Efavirenz causes epithelial-to-mesenchymal transition in human oral keratinocytes harboring HPV

Objectives: Although highly active antiretroviral therapy (HAART) drastically reduced the morbidity and mortality associated with acquired immunodeficiency syndrome (AIDS), recent studies show emergence of non-AIDS defining malignancies (NADM), such as skin, head/neck, and lung cancers. Presumed risk factors of NADM involve infection with oncogenic viruses and chronic exposure to HAART, including reverse transcriptase inhibitors such as efavirenz (EFV). The current study evaluated phenotypic effects of EFV on human oral keratinocytes harboring human papillomavirus (HPV). Methods: HOK-16B cells immortalized with “high risk” HPV type 16 were exposed chronically to sublethal and clinical dose of EFV. Phenotypic changes were compared between cells with and without EFV exposure. Effect of EFV on cell behavior and tissue architecture was determined in organotypic raft cultures. Expression levels of proteins involved in cell cycle regulation and migration were determined by Western blotting. mRNA levels of keratinocyte differentiation marker genes were detected by quantitative reverse transcription PCR (RT-qPCR). Results: HOK-16B cells chronically exposed to EFV exhibited features resembling epithelial-to-mesenchymal transition (EMT), including spindle-shaped morphology, ability to replicate in serum-containing media, enhanced migration, and acquisition of invasive properties. EFV treatment also led to reduced expression of keratinocyte differentiation markers, such as involucrin, cytokeratin (types 1, 10, and 14), loricrin, and fillagrin. Consistent with EMT phenotype, EFV treatment notably reduced the expression of E-cadherin, which is epithelial cell marker. HOK-16B cells developed stratified epithelium with cornified layer in organotypic raft cultures. However, EFV-treated cells failed to undergo terminal differentiation in raft cultures and exhibited invasion into the submucosal layer. Conclusion: Our data suggest that chronic exposure to EFV causes EMT phenotype in human oral keratinocytes. Since EMT is associated with malignant phenotype in cancer, this effect may contribute to development of NADM in HIV+ patients. This study was supported in part by grants, R01DE18295 and K02DE18959, from NIDCR/NIH.

> **Exercise data**
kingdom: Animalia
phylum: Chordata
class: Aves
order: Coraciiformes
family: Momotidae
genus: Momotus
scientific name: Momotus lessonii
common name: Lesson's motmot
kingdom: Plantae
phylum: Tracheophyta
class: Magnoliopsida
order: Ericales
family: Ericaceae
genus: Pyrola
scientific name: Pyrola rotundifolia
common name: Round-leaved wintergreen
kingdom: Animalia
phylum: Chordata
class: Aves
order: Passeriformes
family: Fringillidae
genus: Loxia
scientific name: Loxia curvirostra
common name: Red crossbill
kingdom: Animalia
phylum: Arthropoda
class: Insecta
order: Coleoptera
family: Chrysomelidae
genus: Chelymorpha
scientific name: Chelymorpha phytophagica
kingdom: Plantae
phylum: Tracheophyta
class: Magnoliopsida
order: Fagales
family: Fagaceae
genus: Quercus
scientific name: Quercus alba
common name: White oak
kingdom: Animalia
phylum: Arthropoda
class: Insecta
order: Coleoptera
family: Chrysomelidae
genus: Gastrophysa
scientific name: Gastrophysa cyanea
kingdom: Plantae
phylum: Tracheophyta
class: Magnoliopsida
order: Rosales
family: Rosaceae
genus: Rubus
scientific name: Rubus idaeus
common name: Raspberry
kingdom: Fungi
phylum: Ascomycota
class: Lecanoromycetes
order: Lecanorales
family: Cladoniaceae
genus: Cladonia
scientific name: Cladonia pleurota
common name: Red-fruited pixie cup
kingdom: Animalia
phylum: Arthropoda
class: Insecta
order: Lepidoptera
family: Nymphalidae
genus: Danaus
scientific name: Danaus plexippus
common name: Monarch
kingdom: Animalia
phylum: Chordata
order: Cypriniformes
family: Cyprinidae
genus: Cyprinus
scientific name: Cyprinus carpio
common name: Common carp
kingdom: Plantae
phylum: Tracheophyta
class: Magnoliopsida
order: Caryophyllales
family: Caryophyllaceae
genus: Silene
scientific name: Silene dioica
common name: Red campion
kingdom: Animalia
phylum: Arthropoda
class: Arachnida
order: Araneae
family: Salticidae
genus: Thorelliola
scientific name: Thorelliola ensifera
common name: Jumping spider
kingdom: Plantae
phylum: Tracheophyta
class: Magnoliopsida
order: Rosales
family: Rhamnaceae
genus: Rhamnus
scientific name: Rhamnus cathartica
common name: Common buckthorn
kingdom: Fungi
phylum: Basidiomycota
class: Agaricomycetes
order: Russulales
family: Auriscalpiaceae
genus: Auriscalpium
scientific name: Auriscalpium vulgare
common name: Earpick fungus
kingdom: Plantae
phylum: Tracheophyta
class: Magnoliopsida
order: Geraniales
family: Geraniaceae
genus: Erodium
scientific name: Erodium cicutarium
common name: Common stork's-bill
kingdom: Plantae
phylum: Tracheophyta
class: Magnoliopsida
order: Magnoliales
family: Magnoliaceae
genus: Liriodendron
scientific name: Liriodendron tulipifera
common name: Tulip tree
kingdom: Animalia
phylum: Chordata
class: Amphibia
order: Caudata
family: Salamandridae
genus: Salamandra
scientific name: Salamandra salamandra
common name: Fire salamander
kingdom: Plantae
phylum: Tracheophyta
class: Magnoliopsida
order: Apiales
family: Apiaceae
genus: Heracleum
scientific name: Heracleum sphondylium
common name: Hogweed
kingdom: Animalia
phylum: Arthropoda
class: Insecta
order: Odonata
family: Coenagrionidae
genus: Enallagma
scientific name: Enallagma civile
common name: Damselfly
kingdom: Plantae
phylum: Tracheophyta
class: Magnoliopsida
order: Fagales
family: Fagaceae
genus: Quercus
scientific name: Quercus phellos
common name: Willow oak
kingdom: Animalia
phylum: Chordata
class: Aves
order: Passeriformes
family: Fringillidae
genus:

> **Problem set**
1/ Please translate this sentence from the efavirenz abstract into Spanish: "Phenotypic changes were compared between cells with and without EFV exposure."
2/ For each statement, say yes or no depending on whether it agrees with the efavirenz abstract, and quote the words that decide it.
(a) The cells in the study were immortalized with HPV type 16.
(b) EFV treatment increased the expression of E-cadherin.
(c) EFV-treated cells completed terminal differentiation in raft cultures.
3/ Summarize the efavirenz abstract in two sentences.
The records have no connection to the efavirenz abstract.

> **Solution list**
1/ Se compararon los cambios fenotípicos entre las células con y sin exposición a EFV.

2/
(a) Yes: "HOK-16B cells immortalized with “high risk” HPV type 16"
(b) No: "EFV treatment notably reduced the expression of E-cadherin"
(c) No: "EFV-treated cells failed to undergo terminal differentiation in raft cultures"

3/ Human oral keratinocytes carrying high-risk HPV type 16 that were chronically exposed to efavirenz showed features of epithelial-to-mesenchymal transition, including spindle-shaped morphology, enhanced migration, invasive properties, and reduced expression of differentiation markers and E-cadherin. Because EMT is associated with malignant phenotype in cancer, the authors suggest this effect may contribute to non-AIDS defining malignancies in HIV+ patients.